* _AIM OF THE TASK_
Set out each line of the data below as a row in a Markdown table with the columns "Row" and "Line", numbering the rows in order, omitting blank lines and leaving out the pictures.

* _RAW DATA_

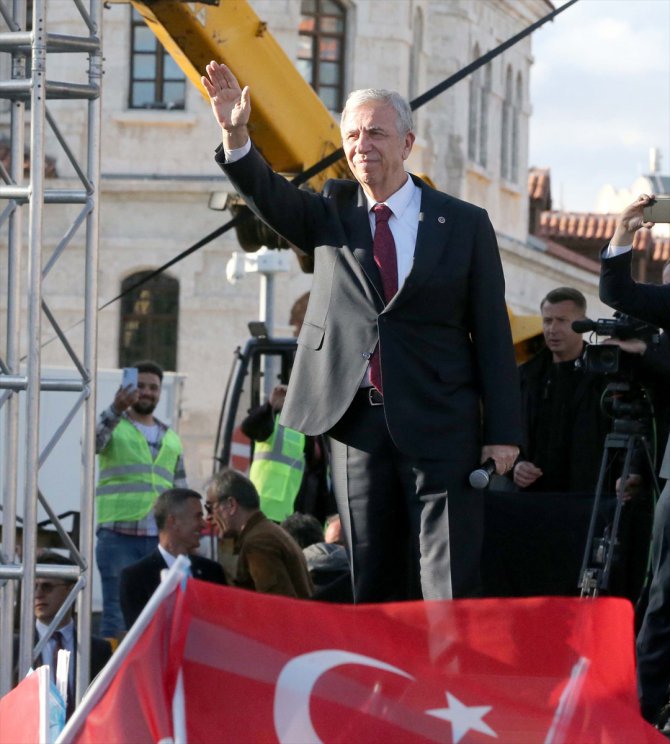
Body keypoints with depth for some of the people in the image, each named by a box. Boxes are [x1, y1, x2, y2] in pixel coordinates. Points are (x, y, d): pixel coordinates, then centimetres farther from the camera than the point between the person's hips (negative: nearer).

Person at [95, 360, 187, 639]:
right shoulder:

* _YOUR SOLUTION_
| Row | Line |
|---|---|
| 1 | Body keypoints with depth for some of the people in the image, each named by a box. Boxes are [x1, y1, x2, y2] in pixel coordinates. Points are (x, y, d): pixel coordinates, then centimetres farther from the camera than the point between the person's hips (negative: nearer). |
| 2 | Person at [95, 360, 187, 639]: |
| 3 | right shoulder: |